= Hippo (philosopher) =

Pre-Socratic Greek philosopher

Hippo (/ˈhɪpoʊ/; Ἵππων, Hippon; fl. 5th century BC) was a pre-Socratic Greek philosopher. He is variously described as coming from Rhegium, Metapontum, Samos, and Croton, and it is possible that there was more than one philosopher with this name.

Although he was a natural philosopher, Aristotle refused to place him among the other great pre-Socratic philosophers "because of the paltriness of his thought".

==Beliefs==
At some point Hippo was accused of atheism, but since his works have perished, we cannot be certain why. He was accused of impiety by the comic poet Cratinus in his Panoptae, and, according to Clement of Alexandria, Hippo supposedly ordered the following couplet to be inscribed on his tomb:

Behold the tomb of Hippo, whom in death

Fate made an equal of the immortal gods.

The classical philologist Michael Hendry has suggested an alternative translation of the epitaph that underscores the argument for Hippo's atheism:

This is the tomb of Hippo,
Whom Fate made just as dead as the immortal gods.

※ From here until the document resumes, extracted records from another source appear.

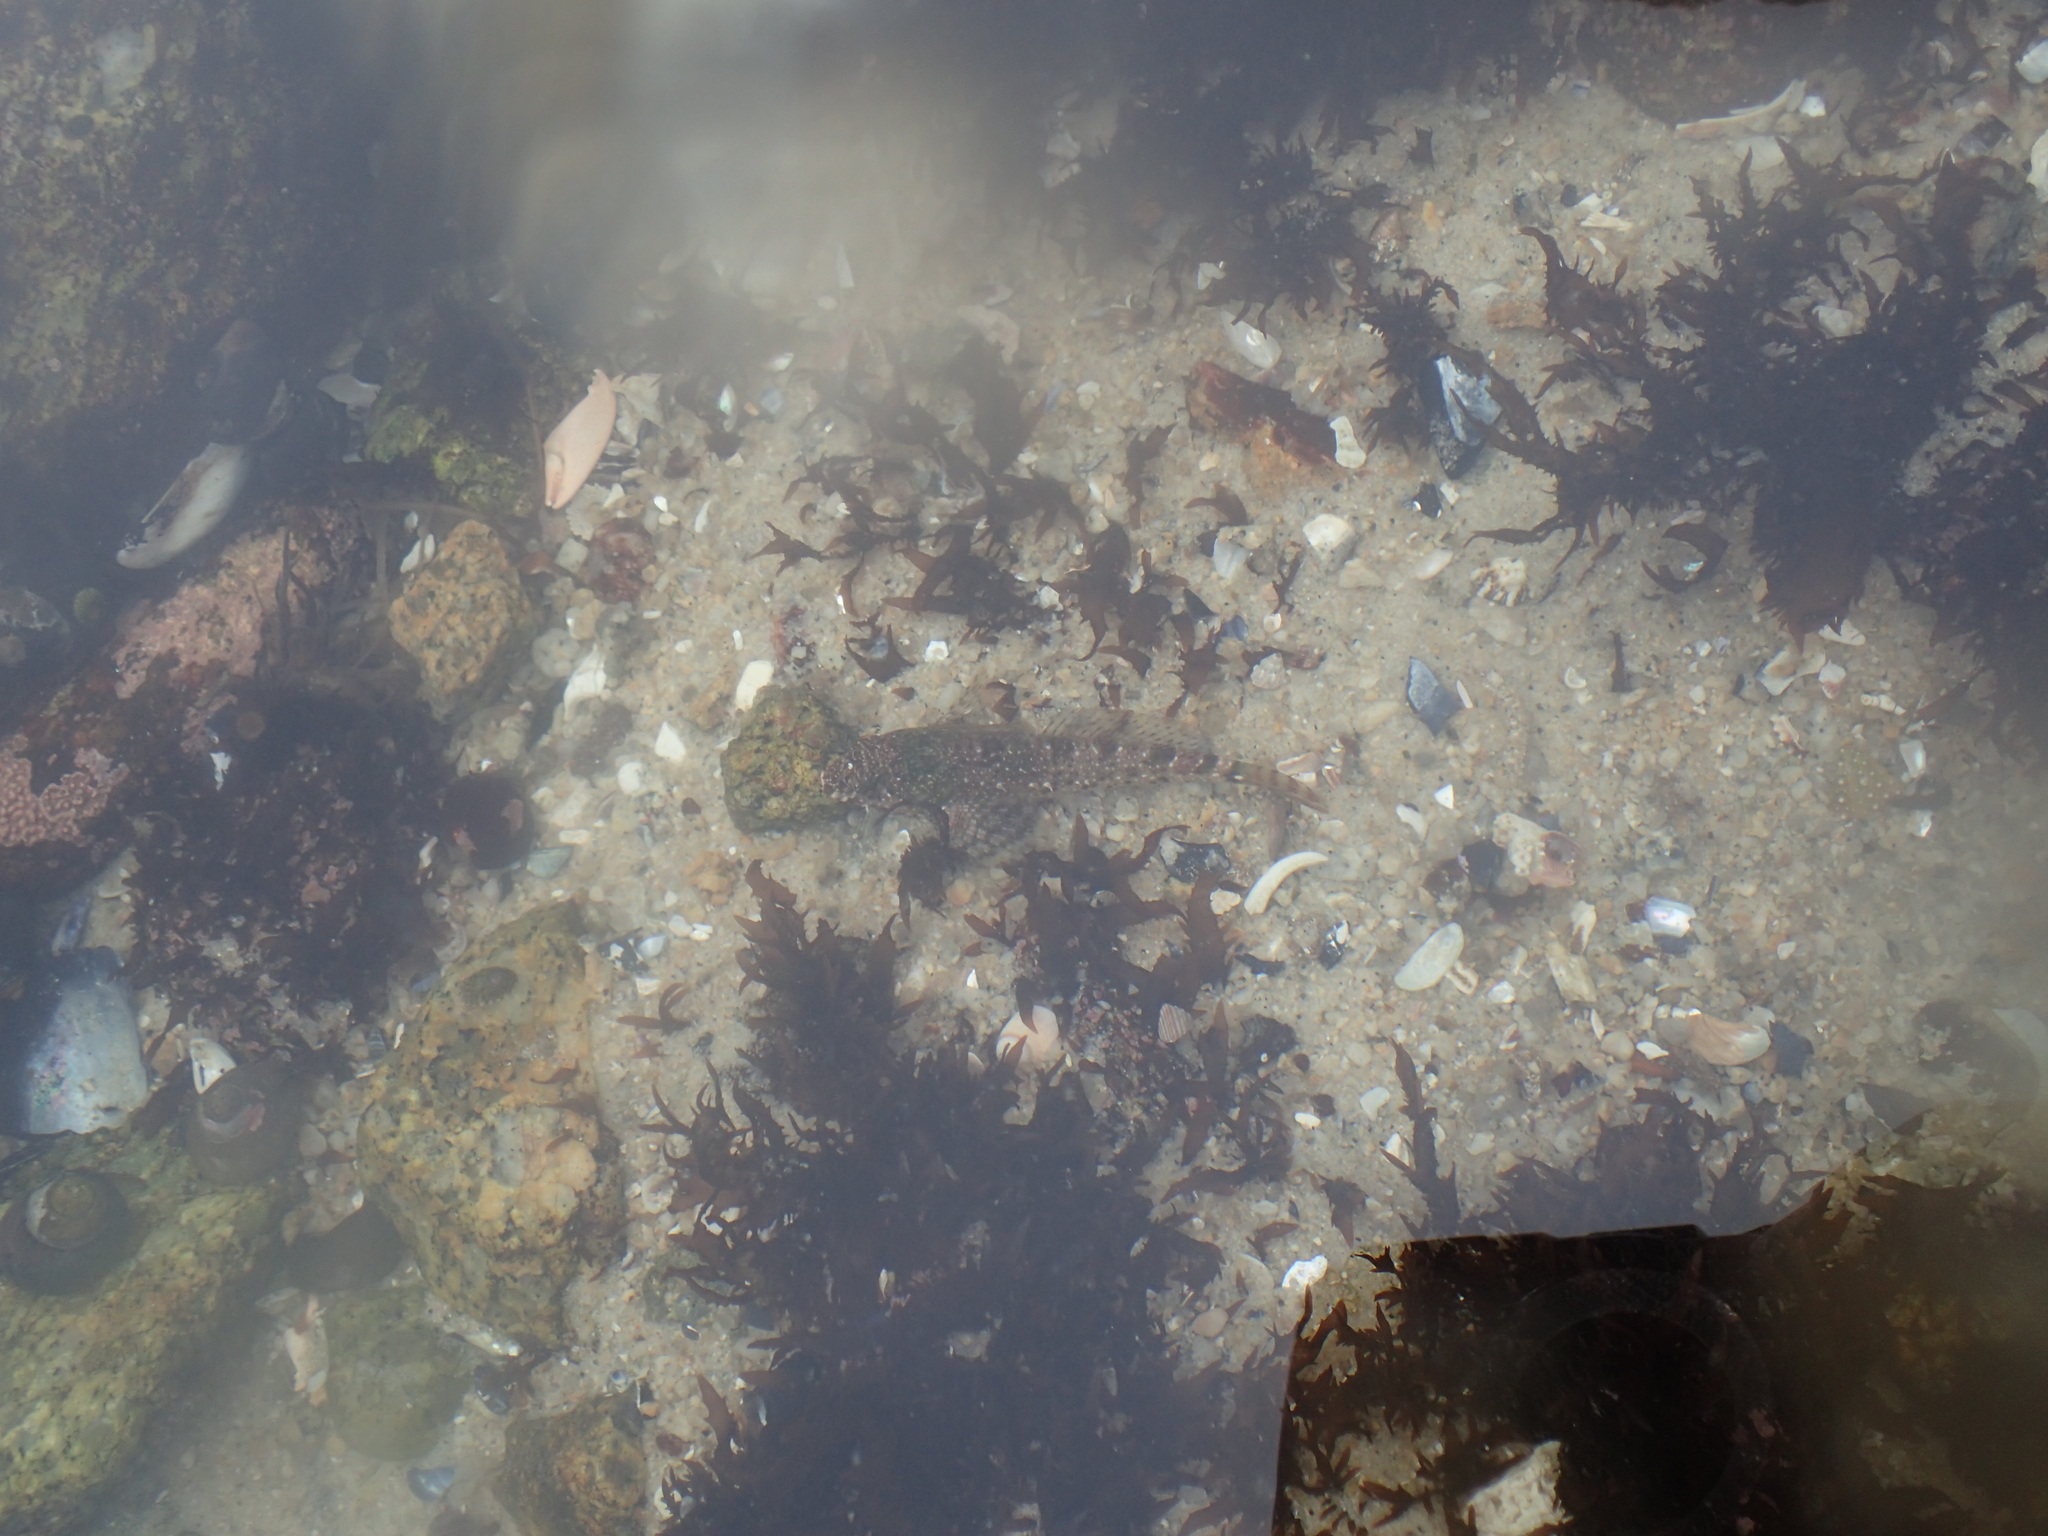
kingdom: Animalia
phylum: Chordata
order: Scorpaeniformes
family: Cottidae
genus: Clinocottus
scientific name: Clinocottus analis
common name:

According to Hippolytus, Hippo held water and fire to be the primary elements, with fire originating from water, and then developing itself by generating the universe. Simplicius, too, says that Hippo thought that water was the principle of all things. Most of the accounts of his philosophy suggest that he was interested in biological matters. He thought that there is an appropriate level of moisture in all living things, and disease is caused when the moisture is out of balance. He also viewed the soul as arising from both mind and water. A medieval scholium on Aristophanes' The Clouds attributes to Hippo the view that the heavens were like the dome (πνιγεύς) of an oven covering the Earth.